◆ TEXT BLOCK:
Hey there. I had to take a break from the fascinating hunt into family history when I saw this online. It's an actual game called Stake a Homestead! Before the game of Life, where blue and pink plastic pegs drove a plastic car around a fantasy land of uranium mine bonanzas and stock certificates paying huge dividends and you either ended up a Millionaire Tycoon or Bankrupt, there was this game based on the Homestead Act of 1862. Here's the description from the box:
"In 1862 congress passed the Homestead Act. A United States citizen twenty-one years old could file a claim on 160 acres of public land which he wished to own as a home for himself and his family. If he lived there for five years, had built a house and was raising crop, he was given title to the land.
"The country was wild, the problems faced by the "sod-busters" were great. Many homesteaders gave up before five years had passed. Everyone who succeeded did so through sheer determination and by using every skill or handicraft he could master.
"Players take turns drawing cards and playing them onto their Land Tracts. The cards come in 5 colors, one for each year. At the end of the game, players who have a house, crop, and 4 of the 6 other types of cards, without having the claim jumper card, win."

◆ DATA PROVIDED:
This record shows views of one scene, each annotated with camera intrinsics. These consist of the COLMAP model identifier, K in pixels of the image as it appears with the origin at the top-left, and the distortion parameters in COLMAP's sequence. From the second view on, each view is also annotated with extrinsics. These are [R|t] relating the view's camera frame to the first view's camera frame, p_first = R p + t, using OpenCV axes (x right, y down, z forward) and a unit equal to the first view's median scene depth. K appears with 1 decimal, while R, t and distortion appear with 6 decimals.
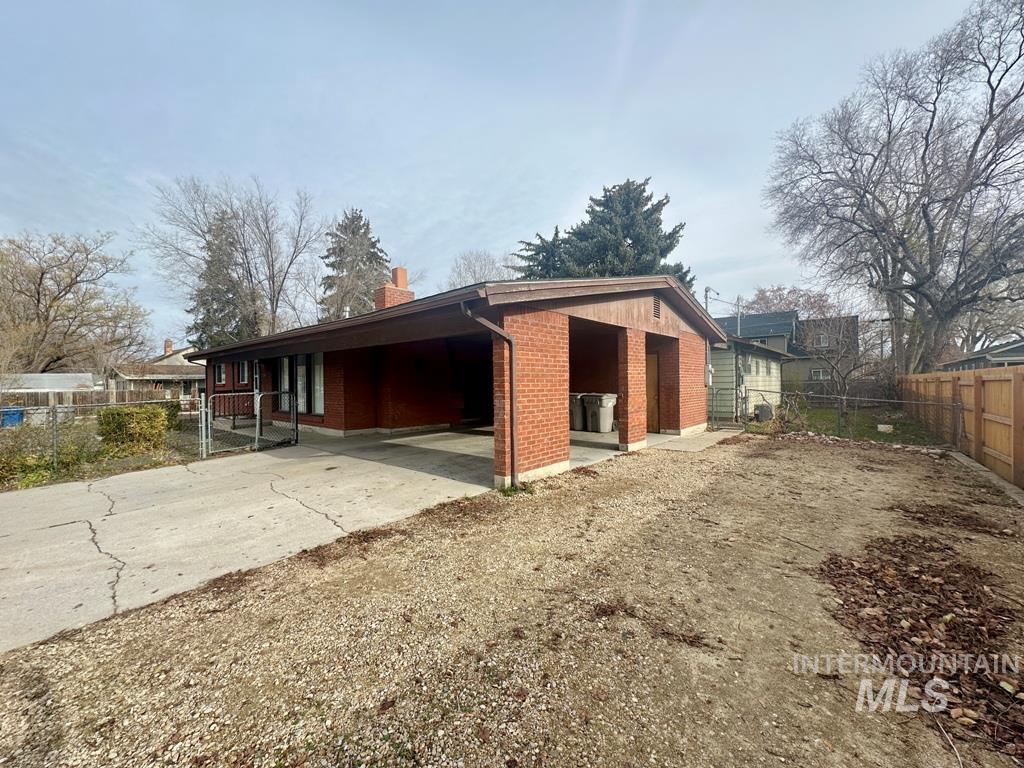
lens RADIAL K [[410.3, 0, 512.0], [0, 410.3, 384.0], [0, 0, 1]] dist [-0.001173, -0.000060]
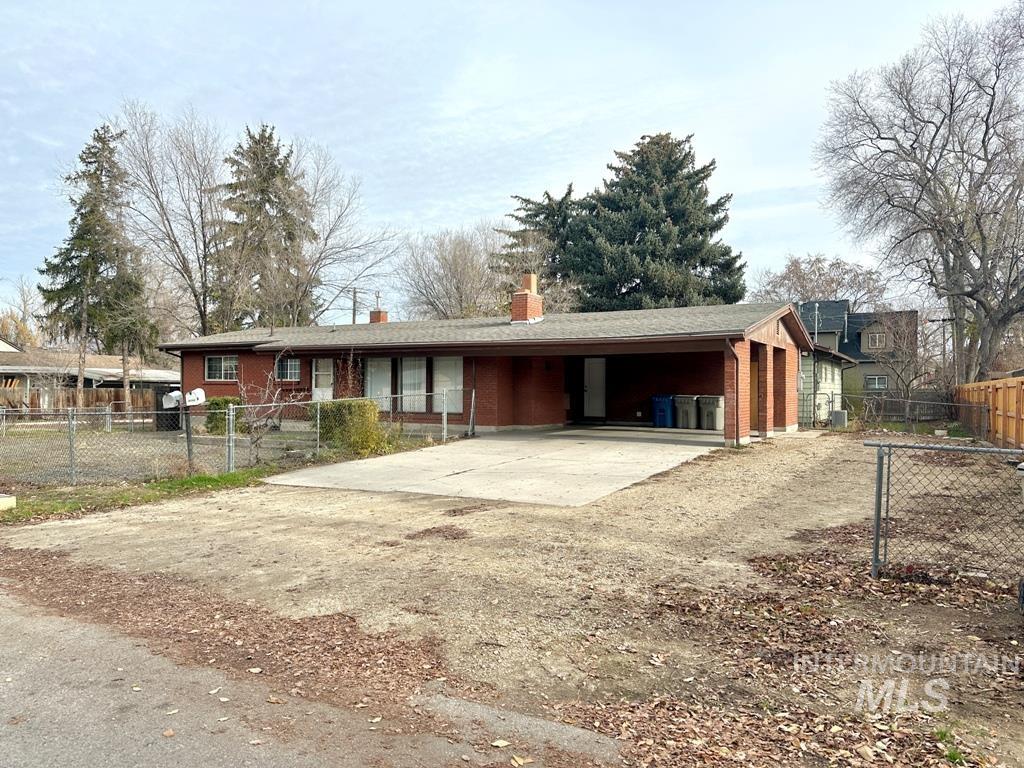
lens RADIAL K [[696.4, 0, 512.0], [0, 696.4, 384.0], [0, 0, 1]] dist [0.036006, -0.040902]
pose [[0.983982, 0.014972, 0.177638, -0.244471], [-0.013003, 0.999841, -0.012243, 0.008018], [-0.177793, 0.009737, 0.984020, -0.284182]]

◆ EXERCISE BRIEF:
Please answer these questions using the Stake a Homestead text:
(a) How many acres of public land could a citizen file a claim on under the Homestead Act?
(b) What name does the box description give the homesteaders, in quotation marks?
(c) Which card must a player not be holding at the end in order to win?

◆ RESPONSE AREA:
(a) 160 acres
(b) "sod-busters"
(c) The claim jumper card